Disney is in tense negotiations with the country's fourth largest cable provider. If the two companies don't come to terms by the end of this week, Atlice's Optimum subscribers may have to get by without Disney's media properties. Altice is running ads, telling customers that Disney is asking for hundreds of millions of dollars in new fees to keep running, something that may seem extreme given the sluggish ratings at ESPN and anemic state of the cable industry.
We don't know Disney's side of the story, but it's easy to see how this can end badly for the media giant. BTIG's Rich Greenfield suggests that Altice may offer its subscribers a roughly $12 discount to offset the departure of Disney-owned channels. Disney has more to lose here, because what happens if most of its customers would prefer $12 over Disney content?
Completing the negotiations won't be enough. Disney needs to make sure that it's not giving away its networks. Altice may serve just 5 million stateside cable subscribers, but it sets the tone for negotiations with larger cable and satellite television providers.
2. New rides and attractions need to deliver
Disney announced some pretty impressive additions for Disney World and to a lesser extent Disneyland this summer. We've known about the 14-acre Star Wars Land expansion coming to both coasts in 2019 and Disney World's Toy Story Land arriving next summer. However, Disney also unveiled upcoming rides featuring characters from Ratatouille, Marvel's Guardians of the Galaxy, and Tron. Mickey Mouse will even be getting his first ride.

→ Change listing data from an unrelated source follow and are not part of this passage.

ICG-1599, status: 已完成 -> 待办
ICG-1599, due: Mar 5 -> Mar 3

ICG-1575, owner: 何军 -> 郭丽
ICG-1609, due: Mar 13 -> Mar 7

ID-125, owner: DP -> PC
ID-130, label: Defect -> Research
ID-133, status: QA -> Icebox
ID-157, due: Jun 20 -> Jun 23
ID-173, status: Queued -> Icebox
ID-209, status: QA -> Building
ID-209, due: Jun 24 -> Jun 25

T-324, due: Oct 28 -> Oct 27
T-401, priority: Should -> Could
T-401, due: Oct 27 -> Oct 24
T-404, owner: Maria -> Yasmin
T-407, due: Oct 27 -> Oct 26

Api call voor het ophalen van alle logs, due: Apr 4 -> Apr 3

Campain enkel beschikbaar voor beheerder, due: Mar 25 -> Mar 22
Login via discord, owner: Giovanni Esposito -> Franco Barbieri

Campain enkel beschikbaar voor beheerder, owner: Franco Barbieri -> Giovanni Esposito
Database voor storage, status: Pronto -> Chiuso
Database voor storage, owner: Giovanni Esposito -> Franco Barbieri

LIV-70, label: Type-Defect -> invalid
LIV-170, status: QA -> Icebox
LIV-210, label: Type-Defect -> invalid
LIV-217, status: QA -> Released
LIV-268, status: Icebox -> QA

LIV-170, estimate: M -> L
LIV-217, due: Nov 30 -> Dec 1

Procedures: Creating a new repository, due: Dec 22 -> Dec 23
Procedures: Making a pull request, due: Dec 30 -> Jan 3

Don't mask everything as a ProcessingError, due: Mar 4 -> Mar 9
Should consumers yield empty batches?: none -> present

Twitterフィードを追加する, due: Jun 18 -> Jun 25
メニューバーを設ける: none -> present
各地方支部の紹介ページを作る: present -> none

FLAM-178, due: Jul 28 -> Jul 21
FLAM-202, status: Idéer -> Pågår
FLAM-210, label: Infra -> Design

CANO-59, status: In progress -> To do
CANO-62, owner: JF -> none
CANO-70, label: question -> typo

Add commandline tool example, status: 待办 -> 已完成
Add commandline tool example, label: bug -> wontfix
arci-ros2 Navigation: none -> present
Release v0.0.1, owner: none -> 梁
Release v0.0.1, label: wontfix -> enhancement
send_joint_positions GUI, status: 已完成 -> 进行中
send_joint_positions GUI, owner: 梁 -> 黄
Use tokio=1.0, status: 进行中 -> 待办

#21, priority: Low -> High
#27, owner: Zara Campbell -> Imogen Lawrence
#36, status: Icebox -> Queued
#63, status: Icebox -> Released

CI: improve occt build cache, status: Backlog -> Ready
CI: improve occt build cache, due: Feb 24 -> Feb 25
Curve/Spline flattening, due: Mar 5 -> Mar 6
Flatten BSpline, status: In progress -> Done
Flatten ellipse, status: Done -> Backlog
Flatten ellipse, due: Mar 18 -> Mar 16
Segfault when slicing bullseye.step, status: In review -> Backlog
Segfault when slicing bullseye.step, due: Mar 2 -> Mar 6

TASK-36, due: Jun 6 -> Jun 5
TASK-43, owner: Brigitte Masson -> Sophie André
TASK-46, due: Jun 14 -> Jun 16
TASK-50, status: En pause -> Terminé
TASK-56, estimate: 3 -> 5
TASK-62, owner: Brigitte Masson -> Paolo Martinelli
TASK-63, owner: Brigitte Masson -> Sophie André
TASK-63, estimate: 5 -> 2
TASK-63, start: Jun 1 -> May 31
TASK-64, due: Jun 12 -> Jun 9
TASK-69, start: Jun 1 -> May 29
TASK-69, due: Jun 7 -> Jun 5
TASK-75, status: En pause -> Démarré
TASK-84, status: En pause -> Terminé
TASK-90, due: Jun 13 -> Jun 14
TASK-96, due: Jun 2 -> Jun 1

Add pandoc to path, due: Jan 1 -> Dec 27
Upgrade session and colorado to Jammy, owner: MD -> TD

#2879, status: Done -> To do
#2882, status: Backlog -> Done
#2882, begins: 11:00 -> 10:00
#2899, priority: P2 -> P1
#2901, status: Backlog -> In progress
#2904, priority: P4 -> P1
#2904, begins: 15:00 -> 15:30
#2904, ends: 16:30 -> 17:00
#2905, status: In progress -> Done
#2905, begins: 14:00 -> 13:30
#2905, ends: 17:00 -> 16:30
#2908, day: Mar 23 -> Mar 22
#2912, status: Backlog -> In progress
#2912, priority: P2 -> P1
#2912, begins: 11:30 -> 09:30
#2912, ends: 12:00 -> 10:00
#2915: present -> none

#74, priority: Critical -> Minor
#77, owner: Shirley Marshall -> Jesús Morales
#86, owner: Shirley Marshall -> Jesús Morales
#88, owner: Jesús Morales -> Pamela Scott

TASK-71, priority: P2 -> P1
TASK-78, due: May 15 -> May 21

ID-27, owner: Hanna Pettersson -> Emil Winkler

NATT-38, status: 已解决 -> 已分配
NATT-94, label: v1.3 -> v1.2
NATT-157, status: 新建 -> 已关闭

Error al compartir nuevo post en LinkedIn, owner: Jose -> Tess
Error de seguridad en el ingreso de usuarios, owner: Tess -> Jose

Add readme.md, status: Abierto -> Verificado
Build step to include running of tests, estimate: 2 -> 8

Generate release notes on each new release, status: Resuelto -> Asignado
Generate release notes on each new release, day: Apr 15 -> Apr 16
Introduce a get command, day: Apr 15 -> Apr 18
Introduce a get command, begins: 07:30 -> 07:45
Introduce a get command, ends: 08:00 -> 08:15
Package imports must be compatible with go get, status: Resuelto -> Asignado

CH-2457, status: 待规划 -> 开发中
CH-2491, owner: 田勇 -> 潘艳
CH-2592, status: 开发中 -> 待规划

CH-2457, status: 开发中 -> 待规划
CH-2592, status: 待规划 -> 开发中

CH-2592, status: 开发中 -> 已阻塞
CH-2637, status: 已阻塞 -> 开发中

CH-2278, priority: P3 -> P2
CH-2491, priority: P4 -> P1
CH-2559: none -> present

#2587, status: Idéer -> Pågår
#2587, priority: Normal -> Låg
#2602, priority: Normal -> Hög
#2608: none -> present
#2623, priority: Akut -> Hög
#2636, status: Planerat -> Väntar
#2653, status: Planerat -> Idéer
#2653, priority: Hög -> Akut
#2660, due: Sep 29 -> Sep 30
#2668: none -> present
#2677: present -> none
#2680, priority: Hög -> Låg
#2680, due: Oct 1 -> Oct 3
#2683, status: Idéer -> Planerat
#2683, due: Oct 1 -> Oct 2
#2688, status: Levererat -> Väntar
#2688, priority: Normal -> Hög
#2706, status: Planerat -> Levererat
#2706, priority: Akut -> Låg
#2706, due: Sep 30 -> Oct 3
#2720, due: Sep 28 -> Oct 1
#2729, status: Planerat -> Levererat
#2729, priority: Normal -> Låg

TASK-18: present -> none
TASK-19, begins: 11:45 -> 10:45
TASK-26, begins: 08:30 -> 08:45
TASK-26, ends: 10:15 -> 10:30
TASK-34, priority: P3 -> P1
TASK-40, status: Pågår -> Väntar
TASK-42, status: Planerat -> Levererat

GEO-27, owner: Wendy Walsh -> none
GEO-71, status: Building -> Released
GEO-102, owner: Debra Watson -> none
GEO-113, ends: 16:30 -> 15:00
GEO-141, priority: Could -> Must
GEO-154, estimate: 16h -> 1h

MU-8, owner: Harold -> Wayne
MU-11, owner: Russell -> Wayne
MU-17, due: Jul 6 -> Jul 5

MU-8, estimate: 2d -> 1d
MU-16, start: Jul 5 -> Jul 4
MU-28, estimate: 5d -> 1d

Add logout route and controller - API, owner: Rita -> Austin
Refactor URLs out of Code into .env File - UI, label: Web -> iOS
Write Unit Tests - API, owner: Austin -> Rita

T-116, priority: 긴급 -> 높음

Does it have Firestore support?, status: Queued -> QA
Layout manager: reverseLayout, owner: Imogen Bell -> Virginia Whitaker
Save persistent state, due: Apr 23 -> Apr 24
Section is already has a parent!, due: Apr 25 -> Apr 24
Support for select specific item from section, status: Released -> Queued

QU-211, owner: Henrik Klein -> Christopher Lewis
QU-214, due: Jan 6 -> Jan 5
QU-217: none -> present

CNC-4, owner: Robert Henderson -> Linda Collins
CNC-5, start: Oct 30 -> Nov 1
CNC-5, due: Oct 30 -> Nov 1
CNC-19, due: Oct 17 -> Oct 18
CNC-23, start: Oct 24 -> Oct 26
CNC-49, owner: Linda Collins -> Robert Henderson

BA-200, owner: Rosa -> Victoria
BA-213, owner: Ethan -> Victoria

The world's largest theme park operator can use a boost. Attendance dipped at its domestic theme parks last year, and turnstile clicks have been uninspiring so far this year. Disney will need the fresh rides to deliver, and the one near-term catalyst on that front would be if Toy Story Land arrives sooner rather than later to Disney World in 2018.
3. Retaking the multiplex crown would be nice
It was Disney's studio -- and not media networks -- that was the weakest of Disney's three largest segments in its latest quarter with double-digit percentage declines in revenue and operating profit. After dominating the box office in 2015 and 2016 Disney has proven mortal in 2017. The top superhero movie this year is Wonder Woman, not a Marvel property. The movie that sparked new life at movie theaters earlier this month -- It -- is also not a Disney film. After scoring three of the year's top four movies in back-to-back years Disney has just two of this year's dozen highest grossing films.
Disney's luck should change in the next few months. Star Wars: The Last Jedi will obviously dominate the holidays, but the stock can move higher before December if some of the other films in the pipeline hit gold first. Thor: Ragnarok in October and Pixar's Coco in November should draw large crowds.